Em 1910, Leolinda Daltro, baiana, professora e indigenista, criou o Partido Republicano Feminino, candidatou-se a deputada federal, na eleição de 1933, mas não foi eleita. Em 1927, no estado do Rio Grande do Norte, mais precisamente no município de Lajes, Alzira Soriano de Souza tornou-se a primeira prefeita do país. Em 1933, Edwiges de Sá Pereira, poetisa e professora, que ocupava, desde 1920, cadeira na Academia Pernambucana de Letras, candidatou-se, mas também não foi eleita. 

Carlota Pereira de Queiroz, médica e candidata, foi a única mulher eleita, em 1933, tornando-se deputada federal por São Paulo. Atuou nas áreas de Educação e Saúde e, em 1942, ingressou para a Academia Nacional de Medicina. A também médica Alzira Reis Vieira Ferreira, do norte de Minas Gerais, mais especificamente da cidade de Teófilo Otoni, em 1928, criou o curso de Humanidades naquele município. Candidatou-se, mas também não conseguiu se eleger. Almerinda Farias Gama, embora também não tenha conseguido se eleger, é considerada pioneira da representatividade negra e feminina no Brasil.
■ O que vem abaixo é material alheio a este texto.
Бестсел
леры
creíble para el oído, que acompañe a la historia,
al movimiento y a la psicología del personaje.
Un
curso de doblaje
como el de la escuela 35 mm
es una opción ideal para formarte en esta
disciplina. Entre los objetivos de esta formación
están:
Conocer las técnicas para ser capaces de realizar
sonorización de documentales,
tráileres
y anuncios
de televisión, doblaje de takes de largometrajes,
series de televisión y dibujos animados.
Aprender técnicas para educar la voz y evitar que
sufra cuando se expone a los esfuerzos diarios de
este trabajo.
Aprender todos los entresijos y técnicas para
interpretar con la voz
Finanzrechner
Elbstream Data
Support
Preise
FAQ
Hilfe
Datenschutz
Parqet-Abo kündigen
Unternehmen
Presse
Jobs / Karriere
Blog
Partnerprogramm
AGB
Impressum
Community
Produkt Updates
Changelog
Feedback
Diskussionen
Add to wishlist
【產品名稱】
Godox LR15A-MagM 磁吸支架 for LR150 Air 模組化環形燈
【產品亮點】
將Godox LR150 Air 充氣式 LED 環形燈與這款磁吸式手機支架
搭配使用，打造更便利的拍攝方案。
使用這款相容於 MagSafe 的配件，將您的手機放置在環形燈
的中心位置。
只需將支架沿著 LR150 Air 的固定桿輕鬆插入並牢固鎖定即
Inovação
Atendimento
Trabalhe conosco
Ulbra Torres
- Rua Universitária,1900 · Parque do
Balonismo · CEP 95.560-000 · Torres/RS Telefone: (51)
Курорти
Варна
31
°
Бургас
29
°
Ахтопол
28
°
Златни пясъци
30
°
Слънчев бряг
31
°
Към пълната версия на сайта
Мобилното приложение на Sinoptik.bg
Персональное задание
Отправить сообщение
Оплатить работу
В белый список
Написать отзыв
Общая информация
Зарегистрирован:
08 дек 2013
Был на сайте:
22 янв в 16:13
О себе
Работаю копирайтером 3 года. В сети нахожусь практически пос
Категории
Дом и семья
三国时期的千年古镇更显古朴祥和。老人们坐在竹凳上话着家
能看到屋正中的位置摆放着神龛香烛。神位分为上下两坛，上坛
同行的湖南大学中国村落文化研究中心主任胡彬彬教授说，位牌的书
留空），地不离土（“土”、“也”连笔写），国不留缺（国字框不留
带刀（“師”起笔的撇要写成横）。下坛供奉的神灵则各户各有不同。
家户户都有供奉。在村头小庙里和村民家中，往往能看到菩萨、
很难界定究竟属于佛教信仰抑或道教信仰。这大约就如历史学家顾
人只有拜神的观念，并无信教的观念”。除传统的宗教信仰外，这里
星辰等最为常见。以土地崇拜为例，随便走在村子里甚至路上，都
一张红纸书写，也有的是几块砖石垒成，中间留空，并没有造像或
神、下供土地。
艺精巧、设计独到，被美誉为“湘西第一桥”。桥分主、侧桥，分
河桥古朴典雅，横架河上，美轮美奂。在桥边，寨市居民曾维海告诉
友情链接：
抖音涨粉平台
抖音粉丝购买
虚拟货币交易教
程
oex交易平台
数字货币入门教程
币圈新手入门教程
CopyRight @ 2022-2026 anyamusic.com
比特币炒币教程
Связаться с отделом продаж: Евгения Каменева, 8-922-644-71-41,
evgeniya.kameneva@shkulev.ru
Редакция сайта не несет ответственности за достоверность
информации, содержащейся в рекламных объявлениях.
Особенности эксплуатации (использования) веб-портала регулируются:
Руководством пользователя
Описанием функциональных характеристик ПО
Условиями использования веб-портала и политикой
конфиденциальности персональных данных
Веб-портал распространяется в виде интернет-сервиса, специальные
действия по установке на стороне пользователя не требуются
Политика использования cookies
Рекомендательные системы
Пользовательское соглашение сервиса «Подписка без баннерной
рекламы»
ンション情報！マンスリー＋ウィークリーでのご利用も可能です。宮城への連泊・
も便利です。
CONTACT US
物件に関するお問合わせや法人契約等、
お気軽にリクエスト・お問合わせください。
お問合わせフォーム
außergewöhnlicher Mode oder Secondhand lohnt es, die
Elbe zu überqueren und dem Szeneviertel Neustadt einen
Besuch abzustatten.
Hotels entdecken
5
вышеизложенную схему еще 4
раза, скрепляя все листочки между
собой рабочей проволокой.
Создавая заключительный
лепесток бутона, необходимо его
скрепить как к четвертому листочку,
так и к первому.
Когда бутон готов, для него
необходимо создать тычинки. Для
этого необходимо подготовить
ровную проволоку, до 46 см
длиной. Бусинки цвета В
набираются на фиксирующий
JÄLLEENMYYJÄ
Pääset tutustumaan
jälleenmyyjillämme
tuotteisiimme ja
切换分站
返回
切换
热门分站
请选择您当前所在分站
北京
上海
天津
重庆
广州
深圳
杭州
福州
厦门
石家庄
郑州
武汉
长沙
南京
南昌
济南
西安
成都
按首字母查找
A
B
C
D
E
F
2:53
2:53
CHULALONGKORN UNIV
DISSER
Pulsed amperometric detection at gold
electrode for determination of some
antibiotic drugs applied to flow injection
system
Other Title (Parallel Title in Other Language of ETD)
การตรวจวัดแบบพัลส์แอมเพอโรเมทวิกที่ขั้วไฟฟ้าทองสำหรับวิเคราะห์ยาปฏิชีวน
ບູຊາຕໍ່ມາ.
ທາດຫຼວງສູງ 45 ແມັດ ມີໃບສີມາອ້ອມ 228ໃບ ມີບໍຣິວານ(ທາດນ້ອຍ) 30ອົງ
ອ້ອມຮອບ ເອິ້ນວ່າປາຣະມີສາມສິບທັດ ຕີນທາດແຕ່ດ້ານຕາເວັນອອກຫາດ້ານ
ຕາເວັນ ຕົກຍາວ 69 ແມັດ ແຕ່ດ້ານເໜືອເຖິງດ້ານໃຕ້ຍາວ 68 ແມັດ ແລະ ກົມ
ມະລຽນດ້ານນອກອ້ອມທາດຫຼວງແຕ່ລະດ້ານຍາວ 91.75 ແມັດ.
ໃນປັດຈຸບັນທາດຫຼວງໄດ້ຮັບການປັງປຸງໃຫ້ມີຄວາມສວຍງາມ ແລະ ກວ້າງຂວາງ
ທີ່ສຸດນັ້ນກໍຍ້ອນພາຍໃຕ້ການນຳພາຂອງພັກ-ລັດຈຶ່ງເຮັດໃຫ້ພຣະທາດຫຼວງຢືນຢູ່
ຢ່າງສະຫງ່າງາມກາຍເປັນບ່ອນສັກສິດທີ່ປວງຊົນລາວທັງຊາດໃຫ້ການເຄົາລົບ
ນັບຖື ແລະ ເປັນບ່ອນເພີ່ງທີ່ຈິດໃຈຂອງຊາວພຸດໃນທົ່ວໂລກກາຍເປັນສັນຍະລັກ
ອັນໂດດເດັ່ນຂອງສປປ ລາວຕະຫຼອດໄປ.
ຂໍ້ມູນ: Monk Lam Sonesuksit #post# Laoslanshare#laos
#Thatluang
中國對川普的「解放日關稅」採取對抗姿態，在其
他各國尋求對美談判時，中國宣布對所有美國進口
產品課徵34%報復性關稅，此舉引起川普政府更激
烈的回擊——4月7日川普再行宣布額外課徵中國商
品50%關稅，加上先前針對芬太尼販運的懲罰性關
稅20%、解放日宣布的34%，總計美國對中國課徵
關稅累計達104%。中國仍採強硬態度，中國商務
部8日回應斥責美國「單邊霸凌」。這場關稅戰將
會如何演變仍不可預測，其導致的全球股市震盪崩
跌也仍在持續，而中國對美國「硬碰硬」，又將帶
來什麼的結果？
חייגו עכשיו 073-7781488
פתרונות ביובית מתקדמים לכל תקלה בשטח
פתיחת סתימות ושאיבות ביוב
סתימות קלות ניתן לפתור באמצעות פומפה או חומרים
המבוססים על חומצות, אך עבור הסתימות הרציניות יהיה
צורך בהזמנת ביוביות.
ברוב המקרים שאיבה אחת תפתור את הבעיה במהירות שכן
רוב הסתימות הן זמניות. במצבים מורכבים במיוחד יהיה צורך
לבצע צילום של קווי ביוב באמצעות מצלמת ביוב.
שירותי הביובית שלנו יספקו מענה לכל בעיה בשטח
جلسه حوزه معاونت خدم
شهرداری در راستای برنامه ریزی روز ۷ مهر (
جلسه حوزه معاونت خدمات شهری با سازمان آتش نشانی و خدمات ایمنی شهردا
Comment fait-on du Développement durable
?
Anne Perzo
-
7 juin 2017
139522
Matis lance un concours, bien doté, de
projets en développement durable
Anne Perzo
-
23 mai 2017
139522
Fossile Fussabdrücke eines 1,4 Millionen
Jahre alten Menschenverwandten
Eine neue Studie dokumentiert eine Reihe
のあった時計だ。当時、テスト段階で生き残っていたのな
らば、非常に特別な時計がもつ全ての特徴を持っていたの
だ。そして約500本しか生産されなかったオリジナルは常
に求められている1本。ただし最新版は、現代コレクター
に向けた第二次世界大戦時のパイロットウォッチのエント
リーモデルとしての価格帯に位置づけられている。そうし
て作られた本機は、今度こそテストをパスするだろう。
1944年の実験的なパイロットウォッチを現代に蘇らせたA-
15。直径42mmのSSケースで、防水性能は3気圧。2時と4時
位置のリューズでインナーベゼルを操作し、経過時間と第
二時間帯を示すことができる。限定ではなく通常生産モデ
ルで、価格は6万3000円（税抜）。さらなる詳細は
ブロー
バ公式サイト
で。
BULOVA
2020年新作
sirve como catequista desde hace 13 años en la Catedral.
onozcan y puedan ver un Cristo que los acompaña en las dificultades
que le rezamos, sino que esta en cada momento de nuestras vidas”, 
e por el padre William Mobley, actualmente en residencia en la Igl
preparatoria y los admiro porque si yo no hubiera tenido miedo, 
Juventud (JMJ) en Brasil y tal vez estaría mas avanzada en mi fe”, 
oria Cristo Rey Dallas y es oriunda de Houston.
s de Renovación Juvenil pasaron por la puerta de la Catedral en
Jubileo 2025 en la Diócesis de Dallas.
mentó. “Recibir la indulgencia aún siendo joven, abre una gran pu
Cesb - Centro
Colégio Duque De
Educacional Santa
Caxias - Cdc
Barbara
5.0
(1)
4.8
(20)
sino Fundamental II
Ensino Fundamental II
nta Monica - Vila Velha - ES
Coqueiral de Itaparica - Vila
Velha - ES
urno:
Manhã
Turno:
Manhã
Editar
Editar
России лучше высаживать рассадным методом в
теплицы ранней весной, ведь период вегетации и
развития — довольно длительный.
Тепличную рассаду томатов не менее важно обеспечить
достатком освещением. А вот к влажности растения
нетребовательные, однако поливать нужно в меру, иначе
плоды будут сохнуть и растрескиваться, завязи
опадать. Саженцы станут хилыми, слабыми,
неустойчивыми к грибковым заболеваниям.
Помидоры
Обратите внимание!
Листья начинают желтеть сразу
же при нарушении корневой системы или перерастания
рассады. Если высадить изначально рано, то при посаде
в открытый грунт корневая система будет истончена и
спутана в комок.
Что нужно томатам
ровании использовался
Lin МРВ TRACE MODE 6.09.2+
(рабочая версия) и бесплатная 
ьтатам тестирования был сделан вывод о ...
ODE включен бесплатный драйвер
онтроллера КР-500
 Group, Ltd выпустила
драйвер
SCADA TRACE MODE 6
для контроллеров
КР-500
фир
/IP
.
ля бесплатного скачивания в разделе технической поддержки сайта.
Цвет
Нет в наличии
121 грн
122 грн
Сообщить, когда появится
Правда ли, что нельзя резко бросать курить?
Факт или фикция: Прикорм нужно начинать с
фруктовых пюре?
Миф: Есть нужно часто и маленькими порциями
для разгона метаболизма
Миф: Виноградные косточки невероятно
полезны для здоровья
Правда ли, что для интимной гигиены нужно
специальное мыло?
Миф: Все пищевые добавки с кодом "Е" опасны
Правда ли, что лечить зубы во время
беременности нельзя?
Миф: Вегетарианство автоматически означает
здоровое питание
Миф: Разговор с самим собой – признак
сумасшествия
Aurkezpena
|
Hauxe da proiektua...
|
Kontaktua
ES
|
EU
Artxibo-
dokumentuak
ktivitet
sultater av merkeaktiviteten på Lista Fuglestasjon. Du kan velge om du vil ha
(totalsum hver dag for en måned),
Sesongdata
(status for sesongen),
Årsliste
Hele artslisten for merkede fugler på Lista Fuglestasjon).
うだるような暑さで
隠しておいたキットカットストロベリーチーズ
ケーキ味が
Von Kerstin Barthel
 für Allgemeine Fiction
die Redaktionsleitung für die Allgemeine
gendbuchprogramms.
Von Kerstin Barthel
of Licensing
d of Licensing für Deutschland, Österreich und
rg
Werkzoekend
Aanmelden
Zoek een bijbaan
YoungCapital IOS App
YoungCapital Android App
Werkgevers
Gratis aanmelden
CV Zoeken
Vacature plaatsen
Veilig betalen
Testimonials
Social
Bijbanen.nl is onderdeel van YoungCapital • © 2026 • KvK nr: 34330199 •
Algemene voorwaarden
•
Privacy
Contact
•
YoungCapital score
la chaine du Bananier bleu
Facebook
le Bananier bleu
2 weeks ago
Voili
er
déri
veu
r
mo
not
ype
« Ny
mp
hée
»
Nas eleições de 2018, as maiores representações políticas femininas, em termos percentuais, concentravam-se nas regiões Norte e Centro-oeste do país – regiões representadas pelas “mulheres do agro”. A força e o poder do “parlamentar homem branco”, nas regiões mais desenvolvidas, têm garantido a perpetuação do modelo pouco representativo das mulheres, cujas pautas, via de regra, voltavam-se para questões sociais e de saúde, fundamentais para um país rico em desigualdades de oportunidades.

Tão lenta quanto a garantia de direitos e espaços é a evolução do ser humano e sua capacidade de romper preconceitos. A preservação de diversas formas de conservadorismo e convenções é garantia do oportunismo fazendo morada na limitada mente humana, cuja preocupação para com o(a) outro(a) não é desprovida de algum interesse político menor, pois se fosse maior, a vida seria mais justa e igualitária. Mulheres e minorias precisam acordar para o fato de que suas batalhas são intensas e que a representatividade parlamentar não é apenas mais uma, mas sim das mais importantes.